Jim & Linda Norris, longtime Patron Members of the Sarjeant Gallery and enthusiastic admirers of Wanganui artist Herbert Ivan Babbage (1875-1916), recently traced the artist’s early 20th century painterly footsteps in the UK. Here, Jim recalls some highlights of their journey.
My enthusiasm for the impressionistic paintings of Herbert Babbage drew us to the intriguing Cornwall coastal fishing village of St Ives, where he maintained a studio in what was then a thriving artists’ colony, in the early 1900s. First though, we followed Babbage’s footsteps in the spectacular Swiss mountain village of Grindelwald where he liked to holiday while painting captivating snow scenes of the Bernese Alps and glacier fed streams. It was magical to watch at daybreak as the dawning patches of pink light crept onto the tips of the mountains portrayed in Babbage’s paintings. Back in England, on the way to St Ives, we stopped in at Kynance Cove where Babbage painted many colourful coastal scenes featuring the reds and greens of its serpentine rocks. Low tide shows off a spectacularly beautiful beach and then, at high tide, the beach submerges, seas surround a cluster of small islands and waves crash at the base of soaring cliffs.

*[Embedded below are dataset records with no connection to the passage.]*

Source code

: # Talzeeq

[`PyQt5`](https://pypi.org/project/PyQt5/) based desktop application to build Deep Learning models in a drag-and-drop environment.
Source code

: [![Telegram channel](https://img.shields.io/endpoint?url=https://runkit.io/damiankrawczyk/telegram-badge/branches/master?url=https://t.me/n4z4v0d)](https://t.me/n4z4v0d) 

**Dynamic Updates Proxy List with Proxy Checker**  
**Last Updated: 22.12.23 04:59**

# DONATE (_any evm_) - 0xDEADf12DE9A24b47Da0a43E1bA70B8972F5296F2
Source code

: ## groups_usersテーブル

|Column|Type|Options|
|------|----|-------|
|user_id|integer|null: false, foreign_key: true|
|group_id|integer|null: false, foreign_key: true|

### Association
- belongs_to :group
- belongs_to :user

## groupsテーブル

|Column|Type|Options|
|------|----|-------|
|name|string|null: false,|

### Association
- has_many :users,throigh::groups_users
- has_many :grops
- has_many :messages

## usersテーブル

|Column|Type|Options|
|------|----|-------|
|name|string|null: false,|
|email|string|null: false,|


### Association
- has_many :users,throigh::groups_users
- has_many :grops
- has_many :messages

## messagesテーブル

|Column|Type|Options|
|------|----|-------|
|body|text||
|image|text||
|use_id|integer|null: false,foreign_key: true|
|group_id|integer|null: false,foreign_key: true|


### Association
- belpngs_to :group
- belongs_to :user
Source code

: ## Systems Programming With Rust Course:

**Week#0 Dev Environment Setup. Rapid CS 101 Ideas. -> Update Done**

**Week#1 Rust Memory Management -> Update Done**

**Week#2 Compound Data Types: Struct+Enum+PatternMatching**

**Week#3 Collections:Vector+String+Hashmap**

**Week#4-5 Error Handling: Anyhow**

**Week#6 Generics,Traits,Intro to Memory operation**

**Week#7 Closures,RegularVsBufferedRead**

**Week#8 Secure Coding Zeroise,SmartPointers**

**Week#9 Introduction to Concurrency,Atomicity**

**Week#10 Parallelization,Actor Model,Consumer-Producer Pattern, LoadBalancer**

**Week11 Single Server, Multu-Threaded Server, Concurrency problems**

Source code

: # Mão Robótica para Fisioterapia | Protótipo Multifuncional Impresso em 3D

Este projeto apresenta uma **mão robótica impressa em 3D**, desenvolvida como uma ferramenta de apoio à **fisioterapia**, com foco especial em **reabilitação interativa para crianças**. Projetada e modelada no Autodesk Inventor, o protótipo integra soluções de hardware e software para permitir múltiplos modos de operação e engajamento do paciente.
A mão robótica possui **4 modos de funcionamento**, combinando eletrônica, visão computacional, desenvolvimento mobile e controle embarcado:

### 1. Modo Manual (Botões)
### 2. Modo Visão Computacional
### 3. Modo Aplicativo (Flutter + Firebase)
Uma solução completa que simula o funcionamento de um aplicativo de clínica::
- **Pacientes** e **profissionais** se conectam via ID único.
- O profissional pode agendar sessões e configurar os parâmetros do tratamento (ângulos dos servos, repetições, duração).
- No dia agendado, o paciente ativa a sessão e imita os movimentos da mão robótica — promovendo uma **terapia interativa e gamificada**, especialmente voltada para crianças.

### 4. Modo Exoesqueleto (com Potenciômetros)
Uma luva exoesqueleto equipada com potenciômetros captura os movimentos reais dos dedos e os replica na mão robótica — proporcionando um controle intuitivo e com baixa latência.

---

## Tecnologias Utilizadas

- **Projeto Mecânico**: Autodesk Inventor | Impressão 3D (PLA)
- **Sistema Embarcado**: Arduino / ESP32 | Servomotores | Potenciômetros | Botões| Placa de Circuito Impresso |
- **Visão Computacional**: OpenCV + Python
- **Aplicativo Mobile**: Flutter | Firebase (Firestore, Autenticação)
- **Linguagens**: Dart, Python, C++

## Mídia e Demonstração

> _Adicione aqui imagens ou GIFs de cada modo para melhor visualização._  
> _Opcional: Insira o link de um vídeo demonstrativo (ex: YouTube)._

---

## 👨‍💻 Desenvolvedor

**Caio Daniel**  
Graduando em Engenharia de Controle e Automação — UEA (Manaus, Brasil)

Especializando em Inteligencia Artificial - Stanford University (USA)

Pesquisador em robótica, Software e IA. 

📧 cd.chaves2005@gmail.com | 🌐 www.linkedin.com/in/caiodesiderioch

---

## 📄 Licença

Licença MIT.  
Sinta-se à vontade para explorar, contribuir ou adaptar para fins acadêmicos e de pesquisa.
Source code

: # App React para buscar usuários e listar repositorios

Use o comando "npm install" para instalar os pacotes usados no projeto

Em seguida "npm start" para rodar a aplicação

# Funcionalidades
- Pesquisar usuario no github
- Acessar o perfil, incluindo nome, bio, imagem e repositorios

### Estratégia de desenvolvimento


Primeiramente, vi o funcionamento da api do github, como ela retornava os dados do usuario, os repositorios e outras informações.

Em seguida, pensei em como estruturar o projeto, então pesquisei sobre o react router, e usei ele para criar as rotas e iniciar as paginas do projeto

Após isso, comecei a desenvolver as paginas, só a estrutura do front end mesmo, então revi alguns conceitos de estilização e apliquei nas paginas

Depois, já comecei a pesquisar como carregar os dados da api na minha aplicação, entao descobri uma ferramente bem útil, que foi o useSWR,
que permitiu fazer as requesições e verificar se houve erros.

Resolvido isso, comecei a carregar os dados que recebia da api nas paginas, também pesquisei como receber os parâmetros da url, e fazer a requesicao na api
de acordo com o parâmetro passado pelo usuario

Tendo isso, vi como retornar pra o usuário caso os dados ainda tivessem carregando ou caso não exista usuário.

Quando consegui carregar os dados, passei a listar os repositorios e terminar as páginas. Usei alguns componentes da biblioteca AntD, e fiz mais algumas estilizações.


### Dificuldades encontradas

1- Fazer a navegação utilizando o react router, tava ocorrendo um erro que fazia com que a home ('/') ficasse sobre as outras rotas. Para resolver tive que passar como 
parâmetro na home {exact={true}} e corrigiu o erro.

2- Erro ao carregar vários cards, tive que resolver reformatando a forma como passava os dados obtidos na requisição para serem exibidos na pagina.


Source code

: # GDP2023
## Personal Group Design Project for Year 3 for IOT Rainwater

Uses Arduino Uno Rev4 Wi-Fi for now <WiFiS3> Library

We stayed at Carbis Bay, a ten-minute drive past Porthminster Beach to St Ives where the charming cobbled, narrow streets, regularly surprise with glimpses between stone buildings and whitewashed cottages to the harbour and piers. The Suter Art Gallery in Nelson has a lovely painting by Babbage that shows glistening waters through one of these tiny peep holes at nearby Polperro. Smeaton’s Pier, with its two lighthouses, is a favourite with artists and regularly appears in Babbage’s paintings of the St Ives Harbour. Across the harbour, the West Pier and nearby Church of St Ia are also iconic features in this pretty Cornish village that once was almost entirely dependent on fishing. Holidaymakers and tourism are now more important and large scale, commercial fishing is almost non-existent. The well-known beach-side collection of artists’ studios at Porthmeor Beach is progressively being converted to apartments and Babbage’s former studio has new owners in residence.
At St Ives, seas smash on to rocky headlands within a stone’s throw of picturesque sandy beaches. Boats bob in the harbour, creating colourful scenes, as do the same boats lying beached on the sand when the tide goes out. It is not surprising a significant artists’ colony of marine painters established there. The traditional red sailed boats have all but gone and the harbour doesn’t smell so much of fish any more, but for the visitor, little else has changed in St Ives over the past century.
We left Cornwall for Cardiff, where we visited Quakers Yard to see the spectacular Goitre Coed Viaduct that Babbage had been guarding when he took ill prior to his death in 1916. Then, after a visit to Cathay’s War Cemetery, where the Wanganui born artist is buried, we left for Scotland to visit friends and to trace the footsteps of my grandfather, Alexander Norris. The Sarjeant Gallery has 11 works by Babbage in its permanent collection and St Ives features in many paintings by Edith Collier, who studied there with fellow New Zealander Frances Hodgkins. Babbage was a Collier family friend who recognised Edith’s potential and persuaded her family to enable her to study abroad. The Sarjeant’s precious collection, including the Babbage and Collier works, is housed safely at Sarjeant on the Quay, on Taupo Quay, as the Gallery moves forward with its Redevelopment Project for its iconic Queen’s Park building.